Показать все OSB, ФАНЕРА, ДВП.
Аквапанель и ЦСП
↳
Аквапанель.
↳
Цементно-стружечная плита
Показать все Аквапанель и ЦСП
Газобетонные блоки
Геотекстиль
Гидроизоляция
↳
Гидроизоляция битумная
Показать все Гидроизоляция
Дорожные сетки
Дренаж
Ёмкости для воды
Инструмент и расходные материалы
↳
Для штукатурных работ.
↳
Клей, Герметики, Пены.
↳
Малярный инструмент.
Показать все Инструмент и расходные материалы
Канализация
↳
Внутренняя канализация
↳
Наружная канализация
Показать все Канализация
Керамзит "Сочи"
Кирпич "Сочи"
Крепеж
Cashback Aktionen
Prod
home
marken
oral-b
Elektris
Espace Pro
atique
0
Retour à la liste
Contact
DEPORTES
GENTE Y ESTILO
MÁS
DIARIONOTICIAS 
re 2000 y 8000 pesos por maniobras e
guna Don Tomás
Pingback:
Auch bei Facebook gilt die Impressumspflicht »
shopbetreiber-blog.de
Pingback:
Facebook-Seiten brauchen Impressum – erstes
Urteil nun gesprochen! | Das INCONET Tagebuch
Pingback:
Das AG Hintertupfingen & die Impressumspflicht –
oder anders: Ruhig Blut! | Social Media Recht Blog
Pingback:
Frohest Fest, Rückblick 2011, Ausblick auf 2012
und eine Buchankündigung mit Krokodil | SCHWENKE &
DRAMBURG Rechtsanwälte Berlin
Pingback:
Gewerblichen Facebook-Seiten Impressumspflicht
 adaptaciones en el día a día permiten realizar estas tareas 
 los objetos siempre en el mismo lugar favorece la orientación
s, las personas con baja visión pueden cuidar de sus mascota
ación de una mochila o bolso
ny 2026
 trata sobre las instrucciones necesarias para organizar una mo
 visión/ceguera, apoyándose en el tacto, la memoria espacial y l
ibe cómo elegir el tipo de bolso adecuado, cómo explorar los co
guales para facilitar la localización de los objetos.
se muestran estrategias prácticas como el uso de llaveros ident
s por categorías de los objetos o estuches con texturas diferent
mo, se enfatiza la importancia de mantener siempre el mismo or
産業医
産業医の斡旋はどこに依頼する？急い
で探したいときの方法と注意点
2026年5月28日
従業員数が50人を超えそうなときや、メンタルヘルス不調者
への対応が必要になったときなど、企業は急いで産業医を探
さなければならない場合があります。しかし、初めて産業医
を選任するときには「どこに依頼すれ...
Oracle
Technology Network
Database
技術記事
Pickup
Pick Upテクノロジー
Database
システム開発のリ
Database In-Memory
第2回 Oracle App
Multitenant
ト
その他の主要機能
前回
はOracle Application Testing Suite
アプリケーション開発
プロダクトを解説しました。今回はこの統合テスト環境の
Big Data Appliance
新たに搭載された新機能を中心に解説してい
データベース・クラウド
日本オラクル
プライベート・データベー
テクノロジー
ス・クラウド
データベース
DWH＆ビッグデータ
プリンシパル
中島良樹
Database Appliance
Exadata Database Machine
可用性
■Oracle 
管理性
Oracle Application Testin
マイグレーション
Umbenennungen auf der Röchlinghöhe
##########
_WHAT TO WORK ON_
Return exactly what appears in the records from the line with "DIARIONOTICIAS" through the final line, and nothing else.

_RESPONSE AREA_
DIARIONOTICIAS 
re 2000 y 8000 pesos por maniobras e
guna Don Tomás
Pingback:
Auch bei Facebook gilt die Impressumspflicht »
shopbetreiber-blog.de
Pingback:
Facebook-Seiten brauchen Impressum – erstes
Urteil nun gesprochen! | Das INCONET Tagebuch
Pingback:
Das AG Hintertupfingen & die Impressumspflicht –
oder anders: Ruhig Blut! | Social Media Recht Blog
Pingback:
Frohest Fest, Rückblick 2011, Ausblick auf 2012
und eine Buchankündigung mit Krokodil | SCHWENKE &
DRAMBURG Rechtsanwälte Berlin
Pingback:
Gewerblichen Facebook-Seiten Impressumspflicht
 adaptaciones en el día a día permiten realizar estas tareas 
 los objetos siempre en el mismo lugar favorece la orientación
s, las personas con baja visión pueden cuidar de sus mascota
ación de una mochila o bolso
ny 2026
 trata sobre las instrucciones necesarias para organizar una mo
 visión/ceguera, apoyándose en el tacto, la memoria espacial y l
ibe cómo elegir el tipo de bolso adecuado, cómo explorar los co
guales para facilitar la localización de los objetos.
se muestran estrategias prácticas como el uso de llaveros ident
s por categorías de los objetos o estuches con texturas diferent
mo, se enfatiza la importancia de mantener siempre el mismo or
産業医
産業医の斡旋はどこに依頼する？急い
で探したいときの方法と注意点
2026年5月28日
従業員数が50人を超えそうなときや、メンタルヘルス不調者
への対応が必要になったときなど、企業は急いで産業医を探
さなければならない場合があります。しかし、初めて産業医
を選任するときには「どこに依頼すれ...
Oracle
Technology Network
Database
技術記事
Pickup
Pick Upテクノロジー
Database
システム開発のリ
Database In-Memory
第2回 Oracle App
Multitenant
ト
その他の主要機能
前回
はOracle Application Testing Suite
アプリケーション開発
プロダクトを解説しました。今回はこの統合テスト環境の
Big Data Appliance
新たに搭載された新機能を中心に解説してい
データベース・クラウド
日本オラクル
プライベート・データベー
テクノロジー
ス・クラウド
データベース
DWH＆ビッグデータ
プリンシパル
中島良樹
Database Appliance
Exadata Database Machine
可用性
■Oracle 
管理性
Oracle Application Testin
マイグレーション
Umbenennungen auf der Röchlinghöhe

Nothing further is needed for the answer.